(Material to process Opens)

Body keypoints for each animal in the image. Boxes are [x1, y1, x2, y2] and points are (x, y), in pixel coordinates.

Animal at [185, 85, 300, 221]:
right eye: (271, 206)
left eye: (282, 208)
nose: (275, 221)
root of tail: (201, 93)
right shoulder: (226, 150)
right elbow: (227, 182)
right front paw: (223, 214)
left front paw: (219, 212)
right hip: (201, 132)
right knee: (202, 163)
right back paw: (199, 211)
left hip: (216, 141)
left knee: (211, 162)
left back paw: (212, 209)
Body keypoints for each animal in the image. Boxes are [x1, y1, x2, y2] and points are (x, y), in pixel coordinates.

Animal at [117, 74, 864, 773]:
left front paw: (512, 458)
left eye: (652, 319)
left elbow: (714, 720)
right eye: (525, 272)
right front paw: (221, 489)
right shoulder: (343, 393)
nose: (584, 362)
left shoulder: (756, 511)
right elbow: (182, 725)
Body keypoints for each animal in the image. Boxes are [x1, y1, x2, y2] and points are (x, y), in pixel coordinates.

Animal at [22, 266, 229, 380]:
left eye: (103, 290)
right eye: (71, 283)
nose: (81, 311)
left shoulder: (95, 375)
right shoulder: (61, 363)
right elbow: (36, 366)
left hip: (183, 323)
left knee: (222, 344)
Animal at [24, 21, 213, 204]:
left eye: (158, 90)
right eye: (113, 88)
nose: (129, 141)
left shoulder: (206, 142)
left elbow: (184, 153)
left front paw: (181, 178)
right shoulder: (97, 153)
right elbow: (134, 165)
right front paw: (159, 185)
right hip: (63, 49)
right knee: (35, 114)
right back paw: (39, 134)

(Material to process Closes)
(Material to process Opens)

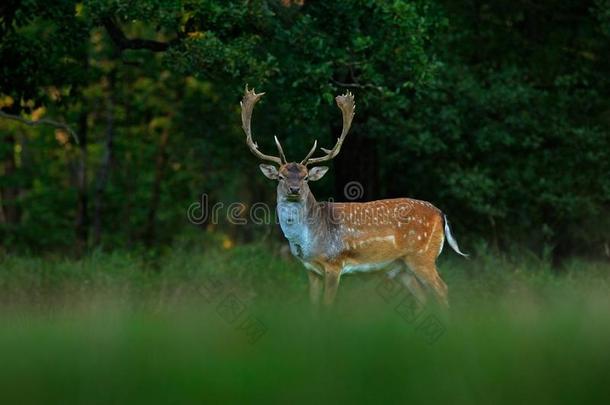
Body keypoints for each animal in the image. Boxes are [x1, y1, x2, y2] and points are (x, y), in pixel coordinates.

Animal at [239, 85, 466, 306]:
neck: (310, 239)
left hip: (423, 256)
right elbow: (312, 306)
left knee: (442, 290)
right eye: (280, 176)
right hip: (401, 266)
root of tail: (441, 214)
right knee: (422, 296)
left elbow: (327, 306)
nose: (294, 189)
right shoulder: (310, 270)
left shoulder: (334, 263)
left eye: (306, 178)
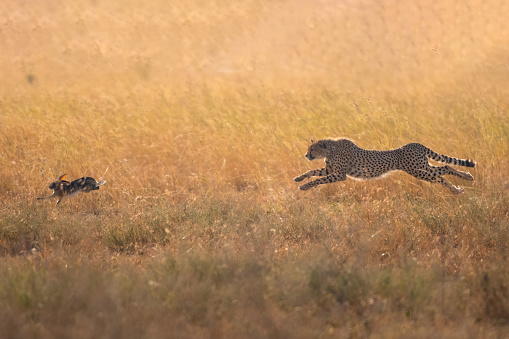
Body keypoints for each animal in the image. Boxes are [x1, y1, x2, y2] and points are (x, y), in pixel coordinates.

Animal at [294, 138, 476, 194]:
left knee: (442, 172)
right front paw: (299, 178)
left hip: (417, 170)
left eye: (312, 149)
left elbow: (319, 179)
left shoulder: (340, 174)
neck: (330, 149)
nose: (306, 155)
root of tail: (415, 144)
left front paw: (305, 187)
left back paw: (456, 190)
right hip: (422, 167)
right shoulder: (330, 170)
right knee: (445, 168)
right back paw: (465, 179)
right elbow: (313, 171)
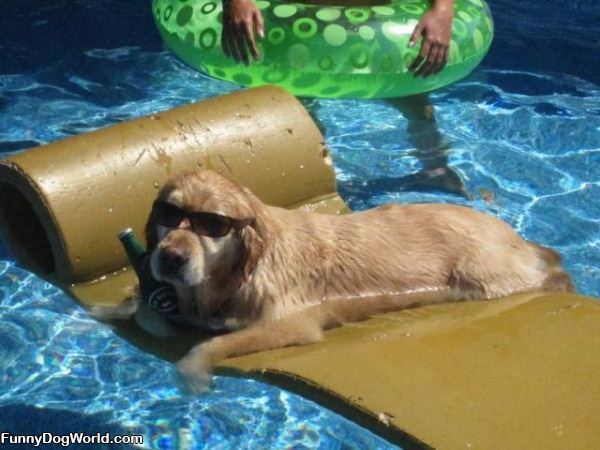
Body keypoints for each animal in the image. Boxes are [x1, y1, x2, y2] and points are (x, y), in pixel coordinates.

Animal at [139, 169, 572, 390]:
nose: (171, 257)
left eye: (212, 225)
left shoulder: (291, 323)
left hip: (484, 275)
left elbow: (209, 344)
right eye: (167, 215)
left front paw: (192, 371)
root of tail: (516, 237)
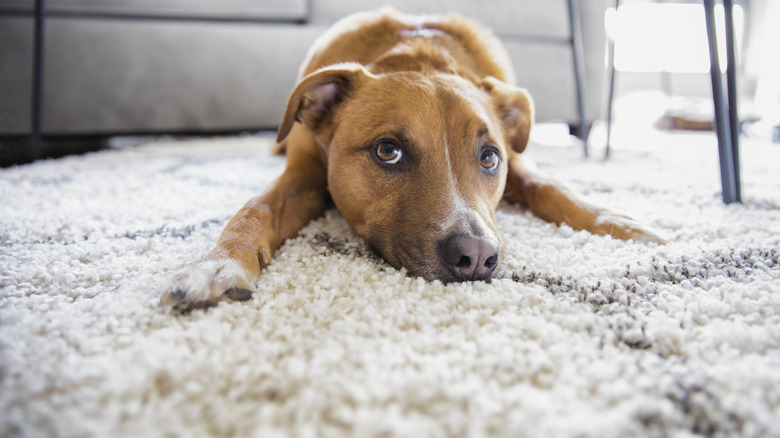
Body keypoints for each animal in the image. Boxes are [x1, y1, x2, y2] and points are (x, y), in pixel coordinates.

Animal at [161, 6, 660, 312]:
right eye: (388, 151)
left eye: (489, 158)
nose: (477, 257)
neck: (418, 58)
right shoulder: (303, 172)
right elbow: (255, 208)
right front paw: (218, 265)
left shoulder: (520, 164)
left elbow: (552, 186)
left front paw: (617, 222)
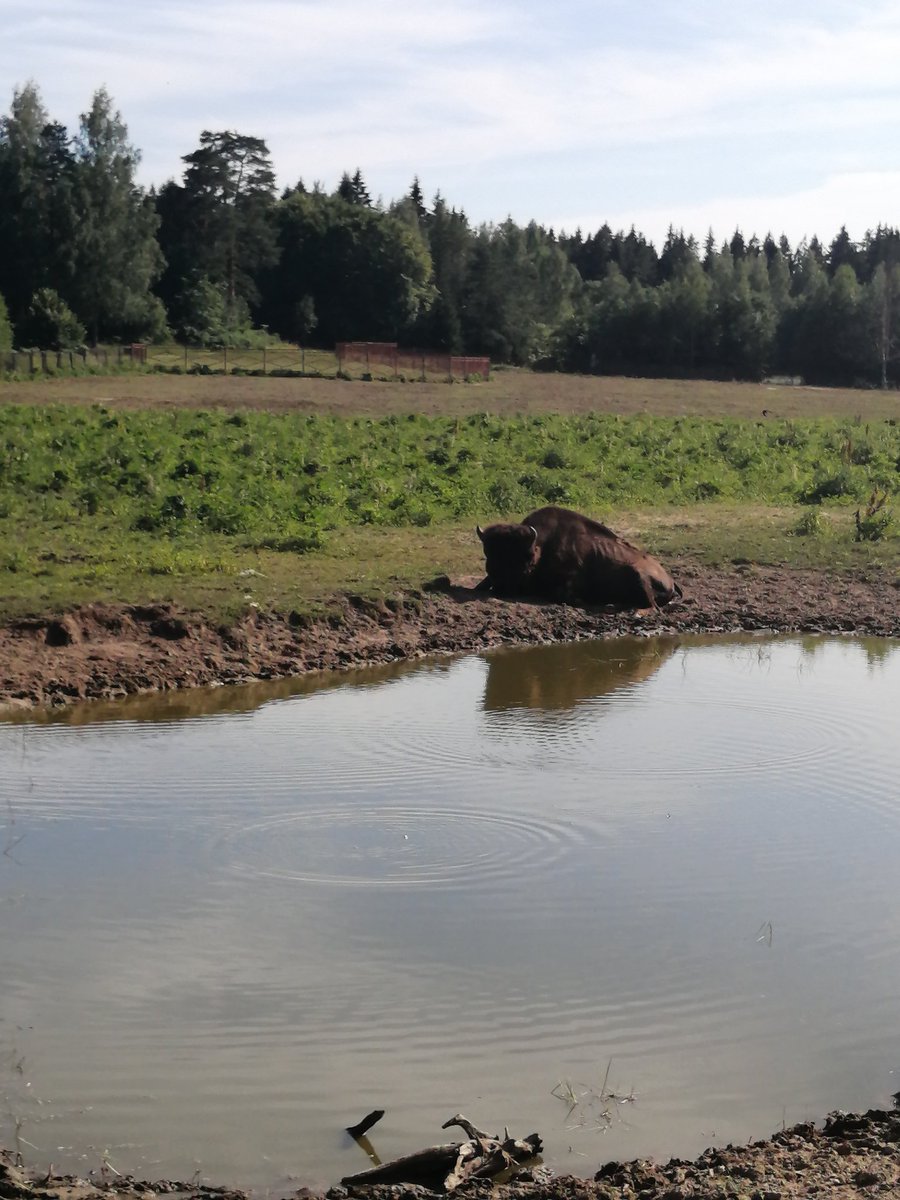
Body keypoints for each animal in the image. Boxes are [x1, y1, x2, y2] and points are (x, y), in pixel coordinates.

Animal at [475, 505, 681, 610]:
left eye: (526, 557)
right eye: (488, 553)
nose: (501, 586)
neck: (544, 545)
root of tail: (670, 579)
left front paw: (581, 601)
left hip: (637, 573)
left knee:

(Material to process Closes)

> [Exercise directions] In the listing above, start at the line with "right eye: (113, 88)", go on through the line with "right back paw: (39, 134)", and copy each of those lines exactly; leave out all the rest.

> [Answer section]
right eye: (113, 88)
nose: (129, 141)
left shoulder: (206, 142)
left elbow: (184, 153)
left front paw: (181, 178)
right shoulder: (97, 153)
right elbow: (134, 165)
right front paw: (159, 185)
right hip: (63, 49)
right knee: (35, 114)
right back paw: (39, 134)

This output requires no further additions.